El agujero de la cerradura
Qué invento, el de la puerta! Yo le pondría puertas a todo, incluido el campo, no ya por el carácter práctico de saber cuándo sales y cuándo entras, sino por su condición simbólica. Ya saben: las puertas que se te abren en la vida, las que se te cierran, aquellas con las que te dan en las narices… Podríamos escribir nuestras existencias contando las de las puertas de las casas en las que hemos vivido: la del cuarto de baño de la infancia, por ejemplo, con cristales esmerilados, conocidos también erróneamente como opacos, pues a través de ellos se advertía la silueta difuminada de los cuerpos desnudos. El cuerpo como sombra, como grumo de oscuridad, como borrón que nos dedicaríamos a limpiar durante el resto de la vida. La puerta del dormitorio de los padres, detrás de la que sucedían los misterios de la carne y de los orígenes. La de los armarios de tres cuerpos en los que cabía todo el horror del mundo.
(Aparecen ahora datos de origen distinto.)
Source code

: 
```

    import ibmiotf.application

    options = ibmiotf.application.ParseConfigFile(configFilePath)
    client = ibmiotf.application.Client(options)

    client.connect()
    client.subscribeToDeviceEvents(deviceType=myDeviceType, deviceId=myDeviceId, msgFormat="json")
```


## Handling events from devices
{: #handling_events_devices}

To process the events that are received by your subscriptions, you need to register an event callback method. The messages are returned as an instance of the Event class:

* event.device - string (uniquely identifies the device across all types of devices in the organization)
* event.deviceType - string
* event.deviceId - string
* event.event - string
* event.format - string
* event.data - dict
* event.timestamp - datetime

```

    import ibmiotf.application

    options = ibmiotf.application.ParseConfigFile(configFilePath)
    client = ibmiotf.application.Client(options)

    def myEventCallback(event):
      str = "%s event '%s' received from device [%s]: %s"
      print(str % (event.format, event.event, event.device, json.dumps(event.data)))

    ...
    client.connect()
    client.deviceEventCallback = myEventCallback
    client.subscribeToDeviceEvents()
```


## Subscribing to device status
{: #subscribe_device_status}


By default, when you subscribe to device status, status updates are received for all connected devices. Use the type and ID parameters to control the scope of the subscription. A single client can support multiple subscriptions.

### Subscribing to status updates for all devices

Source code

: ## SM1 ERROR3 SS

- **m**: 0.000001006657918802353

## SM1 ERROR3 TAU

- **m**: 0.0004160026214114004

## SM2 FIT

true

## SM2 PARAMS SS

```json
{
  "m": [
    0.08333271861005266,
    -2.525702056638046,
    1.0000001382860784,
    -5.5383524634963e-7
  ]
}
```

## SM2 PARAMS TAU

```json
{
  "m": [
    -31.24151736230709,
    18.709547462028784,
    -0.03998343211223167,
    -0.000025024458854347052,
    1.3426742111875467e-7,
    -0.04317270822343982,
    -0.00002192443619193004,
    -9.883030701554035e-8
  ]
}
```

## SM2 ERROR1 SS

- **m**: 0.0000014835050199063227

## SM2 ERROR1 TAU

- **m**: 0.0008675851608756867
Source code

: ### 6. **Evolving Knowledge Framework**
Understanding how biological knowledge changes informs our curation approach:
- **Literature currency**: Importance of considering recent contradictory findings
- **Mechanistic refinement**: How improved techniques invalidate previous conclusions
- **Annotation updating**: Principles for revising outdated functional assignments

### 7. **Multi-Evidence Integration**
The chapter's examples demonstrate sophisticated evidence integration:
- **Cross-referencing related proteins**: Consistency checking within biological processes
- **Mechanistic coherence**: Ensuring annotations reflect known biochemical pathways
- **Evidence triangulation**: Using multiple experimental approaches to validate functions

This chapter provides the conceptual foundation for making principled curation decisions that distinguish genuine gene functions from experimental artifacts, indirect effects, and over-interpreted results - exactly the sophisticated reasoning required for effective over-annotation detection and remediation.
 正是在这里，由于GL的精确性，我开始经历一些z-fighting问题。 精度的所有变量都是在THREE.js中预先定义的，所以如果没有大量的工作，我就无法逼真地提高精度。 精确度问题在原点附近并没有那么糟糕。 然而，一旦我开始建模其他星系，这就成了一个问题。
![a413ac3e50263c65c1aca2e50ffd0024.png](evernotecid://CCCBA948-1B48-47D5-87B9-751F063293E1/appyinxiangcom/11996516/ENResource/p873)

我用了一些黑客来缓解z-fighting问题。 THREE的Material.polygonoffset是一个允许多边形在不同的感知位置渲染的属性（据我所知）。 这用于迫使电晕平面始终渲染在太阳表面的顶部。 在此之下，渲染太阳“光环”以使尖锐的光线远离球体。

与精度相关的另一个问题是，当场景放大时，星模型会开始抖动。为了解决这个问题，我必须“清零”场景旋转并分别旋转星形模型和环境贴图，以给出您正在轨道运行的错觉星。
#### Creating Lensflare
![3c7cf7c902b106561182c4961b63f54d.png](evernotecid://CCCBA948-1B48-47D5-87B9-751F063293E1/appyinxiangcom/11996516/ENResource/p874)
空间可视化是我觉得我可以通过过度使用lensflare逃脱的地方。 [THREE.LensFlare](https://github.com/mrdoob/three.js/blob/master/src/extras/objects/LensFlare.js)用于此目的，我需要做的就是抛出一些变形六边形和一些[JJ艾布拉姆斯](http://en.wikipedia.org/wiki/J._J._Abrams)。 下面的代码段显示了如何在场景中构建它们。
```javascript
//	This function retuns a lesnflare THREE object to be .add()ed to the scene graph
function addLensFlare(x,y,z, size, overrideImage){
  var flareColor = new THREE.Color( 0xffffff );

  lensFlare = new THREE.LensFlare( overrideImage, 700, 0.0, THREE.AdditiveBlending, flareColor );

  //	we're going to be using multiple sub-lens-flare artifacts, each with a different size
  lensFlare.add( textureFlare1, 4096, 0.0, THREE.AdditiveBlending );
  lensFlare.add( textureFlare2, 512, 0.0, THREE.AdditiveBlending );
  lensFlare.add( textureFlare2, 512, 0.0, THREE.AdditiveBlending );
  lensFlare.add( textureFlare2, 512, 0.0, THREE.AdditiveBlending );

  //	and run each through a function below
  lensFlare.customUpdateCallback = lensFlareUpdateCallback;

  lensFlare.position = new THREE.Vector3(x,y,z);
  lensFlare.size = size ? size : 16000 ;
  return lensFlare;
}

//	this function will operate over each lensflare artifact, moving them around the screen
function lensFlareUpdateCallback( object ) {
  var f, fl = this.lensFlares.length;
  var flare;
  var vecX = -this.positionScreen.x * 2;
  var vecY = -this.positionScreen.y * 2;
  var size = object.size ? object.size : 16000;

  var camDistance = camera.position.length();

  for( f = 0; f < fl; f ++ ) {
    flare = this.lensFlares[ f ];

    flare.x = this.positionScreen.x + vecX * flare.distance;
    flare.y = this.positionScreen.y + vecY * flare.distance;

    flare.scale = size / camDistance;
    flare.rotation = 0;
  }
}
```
Las de los cines de la adolescencia, las de los autobuses del extrarradio, las del metro, las puertas de los restaurantes de lujo, de los hoteles caros, de los prostíbulos baratos, las puertas giratorias de los bancos, las de los ascensores, la de Atocha, las puertas del cielo y del infierno y las puertas siempre entreabiertas de las novelas de Stephen King.
Es normal que las puertas de la imagen se hayan vendido a buen precio en Wallapop, no tanto porque se atribuyeran a Gaudí como por la ilusión de que detrás de cada una de ellas comenzara a ocurrir algo en el momento mismo en el que las colocáramos en un marco y comenzáramos a mirar por el agujero de la cerradura.